Terraform: Stronger at Every Scale

2019-07-09

Delivered as HashiConf EU 2019 Day 2 Keynote.

Abstract

The #1 question HashiCorp gets about Terraform is: How do we scale? Terraform makes infrastructure easy to scale, but Terraform itself can be difficult to scale without the right features.

Learn how Terraform 0.12, Terraform Cloud, and Terraform Enterprise are bringing features that make scaling Terraform easier at each stage, from individuals to teams, and finally in large enterprises.

Video

Transcript

Good morning.

This building is so amazing. I cannot stop obsessing over the details. I was talking with the stage manager about the rigging. The way that the rigging clamps on to this very non-standard roof is fascinating to me.

I think there’s something about the folks who are attracted to infrastructure engineering; we really dig work that happens behind the scenes to make things happen. And I think it creates this special connection between the folks running an event like this and the folks attending it because we tend to look at that kind of detail and to say, “Some thought went into that. Somebody had to hang that.”

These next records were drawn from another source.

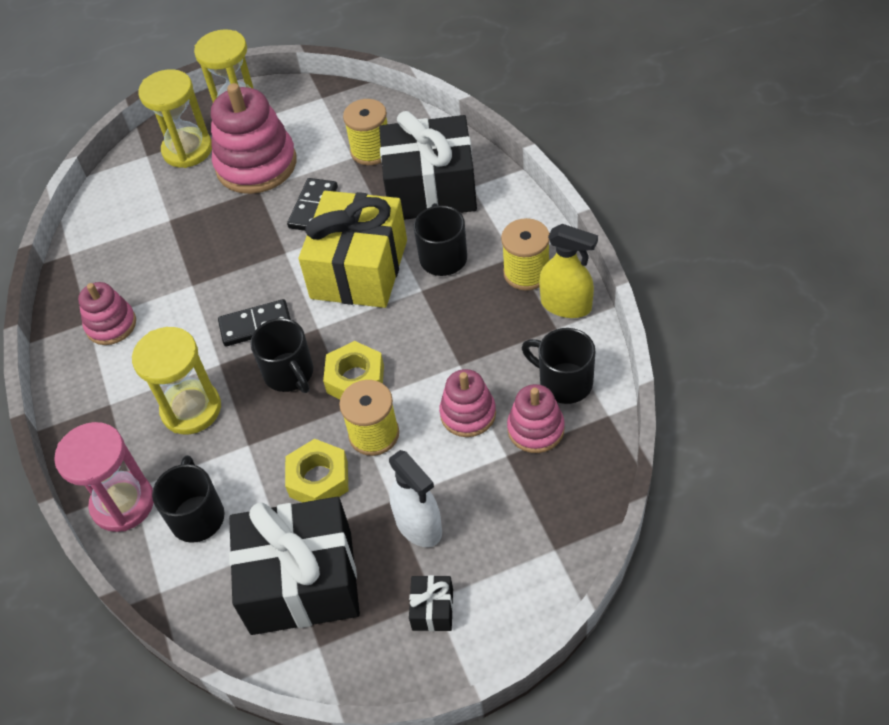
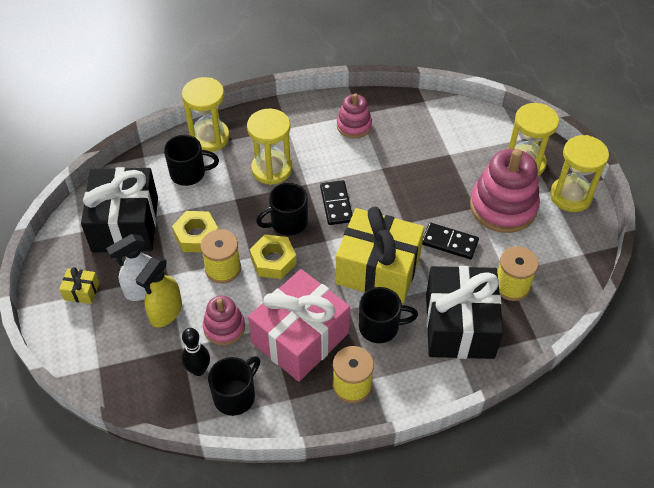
camera: 90 degrees right, 0 degrees up
pink hourglass [54,422,154,532] -> yellow hourglass [182,77,230,152]
black gift [409,575,453,631] -> yellow gift [59,267,99,304]
pink stacking toy [507,384,565,453] -> black bowling pin [182,328,210,376]
yellow spray bottle [539,224,598,318] -> yellow spray bottle moved to [136,256,182,327]
none -> pink gift [248,269,350,382]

I’d encourage you to lean into that instinct and really appreciate all of the thought that went into this event because there’s a lot to discover, and there’s a lot to appreciate.

Scaling Terraform

I’m here today to talk to you about Terraform. My name is Paul Hinze. I have the privilege to talk with you today about all of the work that’s been happening on Terraform over the past year by our teams and all of the work that is ongoing in the coming year. So let’s dive in.

Today’s talk is structured around the idea of scale. I’m going to use the concept of scale to arrange the snapshot of all of our progress on Terraform, and also I would like to play around with the idea of scale.

The growth of HashiCorp

I started thinking about scale in putting this talk together because the first thing that really struck me is how big we’ve gotten as a team. There are over 60 human beings just in engineering working on Terraform at HashiCorp right now. And that is a huge difference from when I got there. In early 2015, it was just me and Mitchell Hashimoto basically. There were a couple of other full-time employees who were working part-time on Terraform.

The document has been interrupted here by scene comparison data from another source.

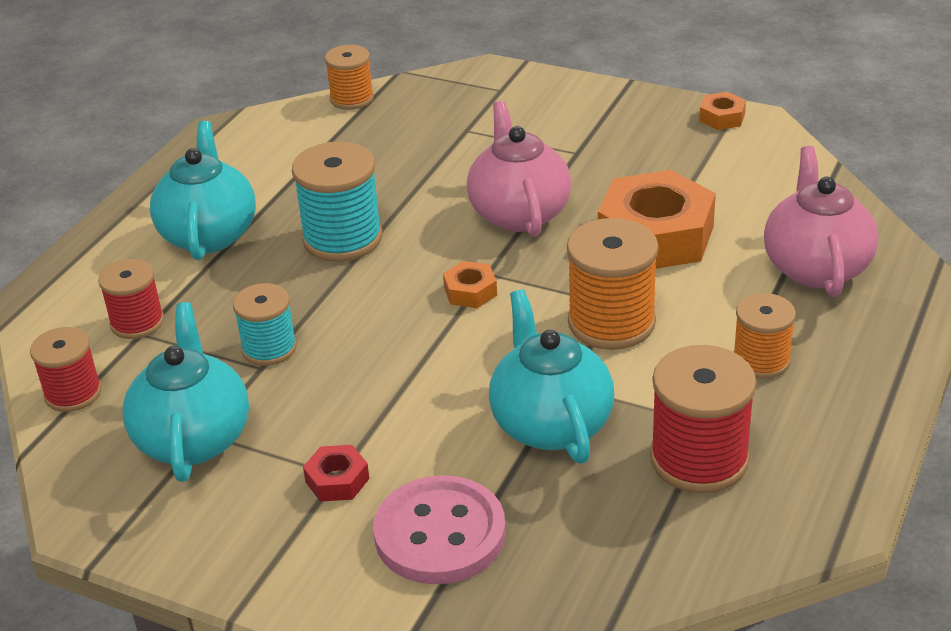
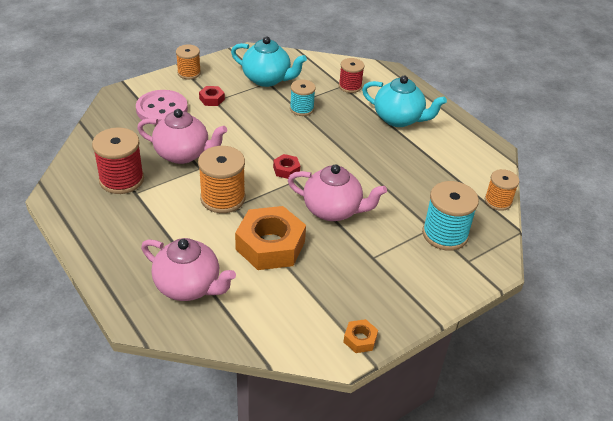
camera: 115 degrees right, 5 degrees up
red spool [30,327,102,412] -> none
turquoise spool [292,141,382,262] -> turquoise spool moved to [422,181,479,251]
orange nut [443,261,497,308] -> red nut [273,154,300,179]
turquoise teapot [489,289,614,464] -> pink teapot [137,109,227,164]
orange spool [733,293,796,379] -> orange spool moved to [176,45,201,79]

But it’s incredible to take stock of the difference in scale, and trying to talk through the output of 60 engineers is a task in and of itself. What we have today is a snapshot and some highlights of all of the work. Because if I were to go through the list of everything that’s happened in the last year from 60 engineers, it would never fit in the time slot, and it would be pretty boring because I would just be reading commit messages and I wouldn’t be able to tell you any stories.

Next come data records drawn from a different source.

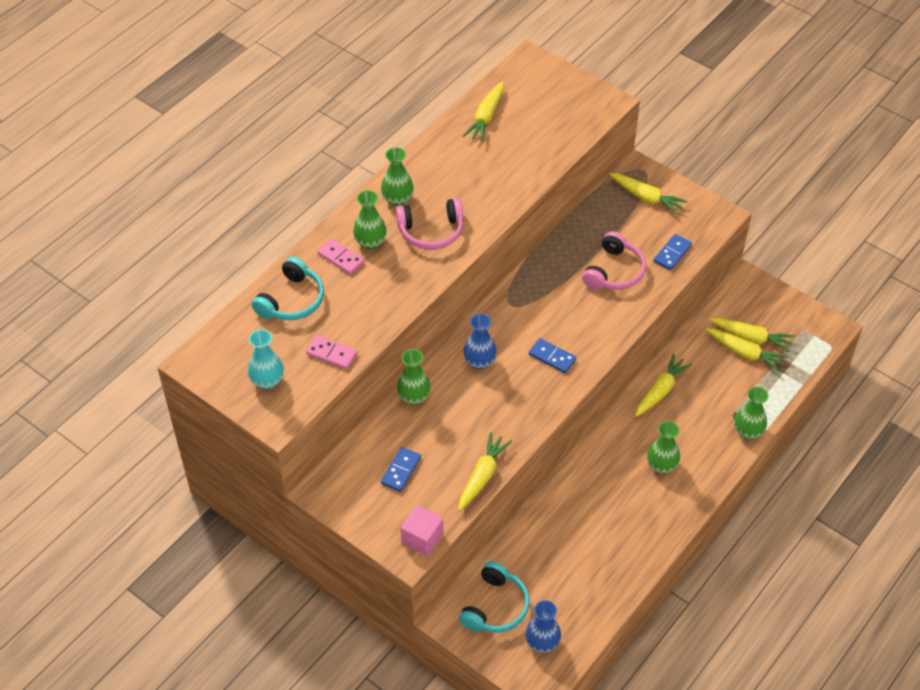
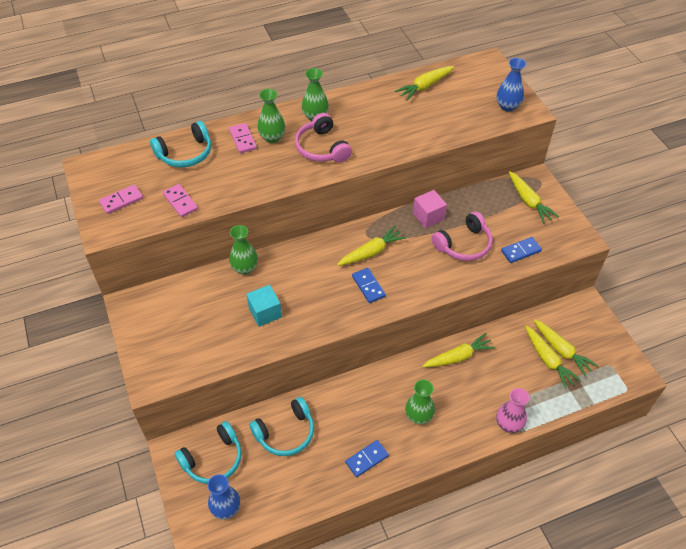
camera: 30 degrees right, 0 degrees up
turquoise vase [248,330,284,389] -> pink domino [99,185,143,214]
blue domino [381,447,421,492] -> blue domino moved to [345,440,389,477]
pink headphones [396,198,463,250] -> pink headphones turned 45 degrees clockwise [295,113,352,163]
pink cube [401,505,443,556] -> pink cube moved to [413,190,447,228]
yellow carrot [458,432,512,511] -> yellow carrot moved to [337,226,407,266]
blue vase [463,314,497,369] -> blue vase moved to [497,58,526,112]
green vase [734,387,768,439] -> pink vase [496,388,529,433]
none -> turquoise cube [246,285,282,327]
none -> turquoise headphones [249,397,314,456]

Here’s how we’re going to structure things today. On screen is the model that we think about the way that we improve Terraform for the users and the community. Essentially, the activities of an individual using Terraform are different than the activities of a team, are different than a large enterprise. And this is how we structure the various tools and the various teams that are working on those tools. That’s the structure I’ll use to update you today.

Terraform with an individual user

Let’s take a look at an individual using Terraform. What does life look like for this kind of an individual? Pretty simple. You’re writing Terraform configuration, you’re running terraform plan, you’re verifying the result, and then you’re running terraform apply.

This is in a nutshell what activity using Terraform looks like. And what are you trying to do? Generally speaking, what you have is, you have an intention in your head about some infrastructure you’re trying to provision, and what you’re trying to do is capture that intention into the configuration to get Terraform to provision it for you.

And verifying the result, of course: Either it’s going to be what you expected, you’re going to go through to the terraform apply. If it’s not, you’ll go back up to the beginning. So this is like the core loop of writing configuration of using Terraform as an individual.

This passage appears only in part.